190. What happens if an application does not enforce authorization checks on a PUT request?

  • A) Attackers can modify data they don’t own
  • B) The application prevents SQL Injection
  • C) The application logs out the user
  • D) The application blocks file uploads
  • Answer: A) Attackers can modify data they don’t own
  • Explanation: Missing authorization checks allow attackers to modify or delete any data via API calls.

191. How does an attacker exploit a web application that relies solely on client-side input validation?

  • A) By bypassing validation and submitting malicious input directly
  • B) By modifying CSS properties
  • C) By clearing browser cookies
  • D) By reducing API response times
  • Answer: A) By bypassing validation and submitting malicious input directly
  • Explanation: Client-side validation can be bypassed by directly modifying HTTP requests.

192. What is a key risk of using JWT tokens without expiration?

  • A) Attackers can use stolen tokens indefinitely
  • B) Faster API authentication
  • C) Stronger password security
  • D) Improved user experience
  • Answer: A) Attackers can use stolen tokens indefinitely
  • Explanation: Without expiration, stolen JWTs can be reused indefinitely for unauthorized access.

193. What is a risk of exposing detailed error messages in API responses?

  • A) Attackers can gather information about the backend system
  • B) Faster debugging
  • C) Improved API security
  • D) Preventing brute-force attacks
  • Answer: A) Attackers can gather information about the backend system
  • Explanation: Verbose error messages reveal database structure, authentication methods, and software versions.

194. What vulnerability allows an attacker to execute arbitrary SQL queries against a database?

  • A) SQL Injection
  • B) XSS
  • C) CSRF
  • D) Clickjacking
  • Answer: A) SQL Injection
  • Explanation: SQL Injection allows attackers to manipulate database queries to extract or modify data.

195. What security measure prevents session hijacking through XSS attacks?

  • A) Using HttpOnly cookies
  • B) Using CAPTCHA
  • C) Enabling JavaScript logging
  • D) Increasing session expiration time
  • Answer: A) Using HttpOnly cookies
  • Explanation: HttpOnly cookies prevent JavaScript from accessing session tokens, mitigating XSS attacks.

196. What is a major risk of allowing unrestricted redirection URLs in a login system?

  • A) Attackers can perform phishing attacks using open redirects
  • B) Users experience faster authentication
  • C) Improved caching efficiency
  • D) Enhanced session security
  • Answer: A) Attackers can perform phishing attacks using open redirects
  • Explanation: Open Redirects allow attackers to redirect users to malicious websites, enabling phishing attacks.

197. What happens if session tokens are not invalidated after logout?

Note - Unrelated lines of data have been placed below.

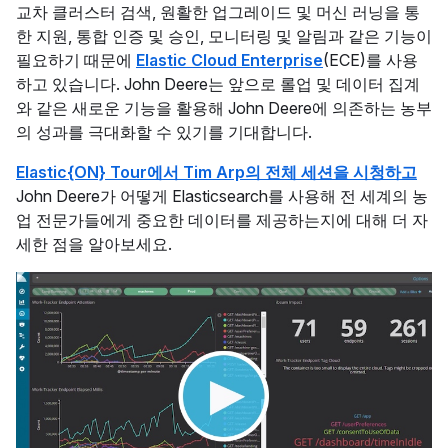
교차 클러스터 검색, 원활한 업그레이드 및 머신 러닝을 통
한 지원, 통합 인증 및 승인, 모니터링 및 알림과 같은 기능이
필요하기 때문에
Elastic Cloud Enterprise
(ECE)를 사용
하고 있습니다. John Deere는 앞으로 롤업 및 데이터 집계
와 같은 새로운 기능을 활용해 John Deere에 의존하는 농부
의 성과를 극대화할 수 있기를 기대합니다.
Elastic{ON} Tour에서 Tim Arp의 전체 세션을 시청하고
John Deere가 어떻게 Elasticsearch를 사용해 전 세계의 농
업 전문가들에게 중요한 데이터를 제공하는지에 대해 더 자
세한 점을 알아보세요.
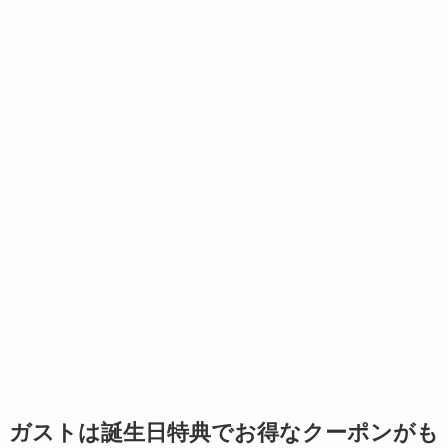
ガストは誕生日特典でお得なクーポンがも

  • A) Attackers can reuse session tokens for unauthorized access
  • B) Faster authentication processing
  • C) Improved password security
  • D) Enhanced encryption
  • Answer: A) Attackers can reuse session tokens for unauthorized access
  • Explanation: Failure to invalidate sessions allows attackers to reuse old tokens, keeping unauthorized access.

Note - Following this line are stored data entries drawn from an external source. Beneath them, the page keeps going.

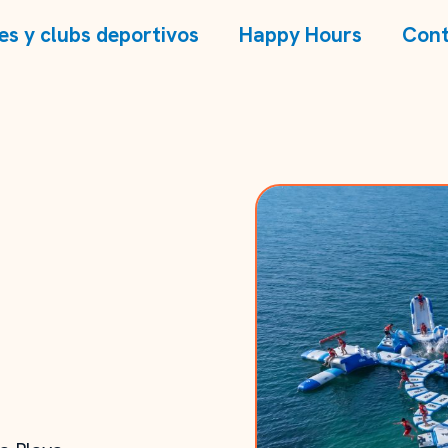
es y clubs deportivos
Happy Hours
Cont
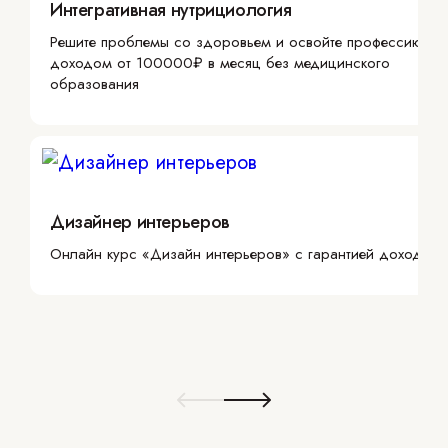
Интегративная нутрициология
Решите проблемы со здоровьем и освойте профессию с
доходом от 100000₽ в месяц без медицинского
образования
Дизайнер интерьеров
Онлайн курс «Дизайн интерьеров» с гарантией дохода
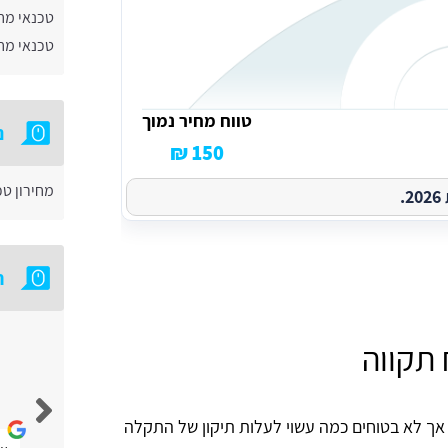
טכנאי מח
טכנאי מחש
טווח מחיר נמוך
נ
150 ₪
מחירון ט
.
ח
תקווה
אבי צידון
אך לא בטוחים כמה עשוי לעלות תיקון של התקלה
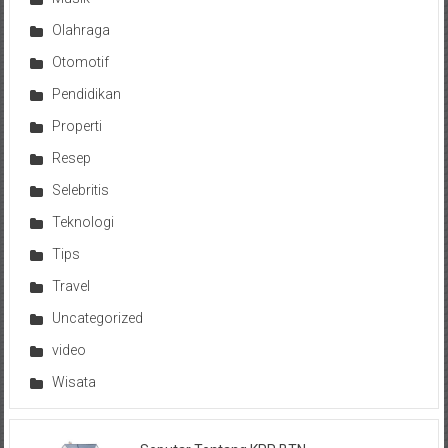
Olahraga
Otomotif
Pendidikan
Properti
Resep
Selebritis
Teknologi
Tips
Travel
Uncategorized
video
Wisata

198. What is a risk of using predictable CSRF tokens?

  • A) Attackers can forge CSRF requests by predicting token values
  • B) Improved API response times
  • C) Secure data transmission
  • D) Enhanced authentication security
  • Answer: A) Attackers can forge CSRF requests by predicting token values
  • Explanation: Weak or predictable CSRF tokens allow attackers to bypass CSRF protection.

199. What is the impact of improper access control in API endpoints?

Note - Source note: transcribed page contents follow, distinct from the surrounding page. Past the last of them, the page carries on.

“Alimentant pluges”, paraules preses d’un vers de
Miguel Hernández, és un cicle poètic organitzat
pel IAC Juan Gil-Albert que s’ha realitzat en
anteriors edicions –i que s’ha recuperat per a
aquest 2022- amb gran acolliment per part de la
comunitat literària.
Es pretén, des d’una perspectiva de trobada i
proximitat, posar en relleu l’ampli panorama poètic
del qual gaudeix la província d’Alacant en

  • A) Unauthorized users can access or modify restricted data
  • B) Faster API performance
  • C) Improved authentication security
  • D) Reduced encryption overhead
  • Answer: A) Unauthorized users can access or modify restricted data
  • Explanation: Weak access control allows unauthorized users to access or alter sensitive data.

200. What HTTP header can prevent Cross-Site Script Inclusion (XSSI) attacks?

  • A) X-Content-Type-Options: nosniff
  • B) Referrer-Policy
  • C) Strict-Transport-Security
  • D) Cache-Control
  • Answer: A) X-Content-Type-Options: nosniff
  • Explanation: This header prevents browsers from interpreting non-JS files as JavaScript, mitigating XSSI risks.